Tony Cowell (left) says he will be more pleasant than brother Simon (right)
Writer Tony Cowell is among the judges who will hear aspiring writers read their work aloud. The winner gets a deal with literary agency Curtis Brown.
"I'm not going to be the Mr Nasty of books," said Cowell, 54, in reference to his brother's caustic remarks on TV shows Pop Idol and The X-Factor.
The 2004 winner, Paul Cavanagh, went on to sign a deal with Harper Collins.
This year, the competition is specifically looking for a crime writer.
Writers must submit up to 10,000 words from the opening chapters of their novels and a synopsis.
Professional readers will choose a shortlist of five following the competition closing date on 14 January.

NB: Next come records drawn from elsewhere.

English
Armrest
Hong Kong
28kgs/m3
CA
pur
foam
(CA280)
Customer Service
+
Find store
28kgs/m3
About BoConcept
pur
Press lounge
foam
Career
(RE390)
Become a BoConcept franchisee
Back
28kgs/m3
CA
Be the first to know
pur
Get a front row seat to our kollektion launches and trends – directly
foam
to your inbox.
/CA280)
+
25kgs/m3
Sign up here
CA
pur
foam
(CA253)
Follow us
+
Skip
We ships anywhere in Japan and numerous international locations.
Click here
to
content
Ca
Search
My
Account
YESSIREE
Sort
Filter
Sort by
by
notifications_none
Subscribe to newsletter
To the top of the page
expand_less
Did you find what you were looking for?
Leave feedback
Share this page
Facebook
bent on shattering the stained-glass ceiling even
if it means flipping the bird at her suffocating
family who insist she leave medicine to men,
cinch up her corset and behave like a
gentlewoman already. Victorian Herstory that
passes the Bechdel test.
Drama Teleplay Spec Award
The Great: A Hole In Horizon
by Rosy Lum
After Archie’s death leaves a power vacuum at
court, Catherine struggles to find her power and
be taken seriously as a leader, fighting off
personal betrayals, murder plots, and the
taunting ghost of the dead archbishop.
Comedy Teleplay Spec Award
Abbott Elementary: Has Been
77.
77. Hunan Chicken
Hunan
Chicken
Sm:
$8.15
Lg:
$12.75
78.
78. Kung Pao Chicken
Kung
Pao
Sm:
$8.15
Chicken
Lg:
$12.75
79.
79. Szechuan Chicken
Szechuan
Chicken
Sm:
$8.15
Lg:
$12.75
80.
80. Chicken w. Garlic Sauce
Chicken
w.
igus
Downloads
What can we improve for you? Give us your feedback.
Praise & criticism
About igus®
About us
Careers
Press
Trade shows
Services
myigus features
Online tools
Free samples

Eventual winner Paul Cavanagh had to read his work aloud
The final five will then have to read their work in front of judging panel. A public vote will also take place, which will account for 25% of the final decision.
The winner will be announced at the London Book Fair on 14 March next year and could be screened on TV.
"It's very, very hard to find an agent and extremely difficult, without an agent, to get a publisher to look at your work," said Cowell.
"People do fall by the wayside and the more avenues we can provide for aspiring authors, the better," he added.
Paul Cavanagh, a former university professor and health care consultant from Ontario in Canada, was one of 1,466 aspiring novelists to enter the first contest.
He lifted the inaugural Lit Idol prize after reading aloud an excerpt of his work Northwest Passage.
Three film studios are said to be interested in buying film rights for the book, even though it is not finished yet.